Since the entire nation's health care system is more complicated than a restaurant kitchen and wait staff, the project of changing it would take more than one season of hungry summer tourists.
It would take years. And, it would involve convincing independent practicing physicians to abandon their fee for service model and partner with each other to create an organization - an Accountable Care Organization. So, the administration of the hospital began having meetings. Then they began buying practices. Some pre-existing groups also purchased practices to get larger. It has been a huge game of musical chairs. The goal being to form the largest group to become an ACO. For an individual practice, like mine, the challenge was to join the right group. We made our choice.
Then a representative (from the government) charged with helping our practice participate with the new incentives stopped by to explain the PQRS : the Physican Quality Reporting System.
http://www.cms.gov/...
Well, how else is the program going to reward patient outcomes if a medical group doesn't report it's patient's outcomes? So, the first step was to get paper charts to become electronic charts. A practice that participated in the first year of PQRS could earn a higher rate of reimbursement on all medicare payments if they converted to electronic medical records (EMR) or electronic health records (EHR). We were already using EMR, so we qualified for the reward easily, and got with the program, and got our first reward.
You can read the details in the link above, but it's been three years and we're complying with each year's obligations to become closer to being able to function as a part of an ACO.
Once we're fully functioning as an ACO with specialists also participating, everything will change. . .
Our payments will be based on our patients' actual health - not quibbling about how much we get for a visit with a diabetic that is paid the same whether they are perfectly controlled or out of control, but getting a check for having the most well controlled population of diabetics we can - incentivizing the outcomes, not the process, not the visits.
This is all going on quietly while the ACA enrolls patients - the doctors are joining up and organizing into ACOs to provide "Accountable Care."
That's the whole point of the ACA. It's not just about stuffing as many uninsured patients into the old system. It's changing the system so it works towards it's ostensible goals and reimburses health care providers for meeting them, not just for doing tasks that may or may not lead to the goals we all share.
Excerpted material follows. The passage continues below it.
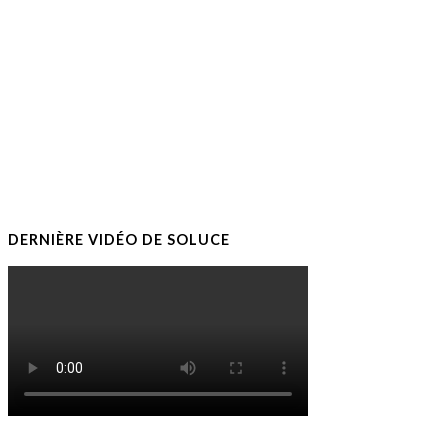
DERNIÈRE VIDÉO DE SOLUCE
So, that's the answer to the question for a doctor about how then ACA has affected doctors. It has the intention and potential to change medicine in a significant way, if we participate in it.
If we're willing to be Accountable, the savings of the whole organization will be shared by all of the participating physicians, just like the wait staff and the sous chef and chef at the restaurant I worked at that summer.
Doctors will be working for money delivered quarterly because they've made patients healthy, not just working for tips for seeing an unhealthy patient visit by visit.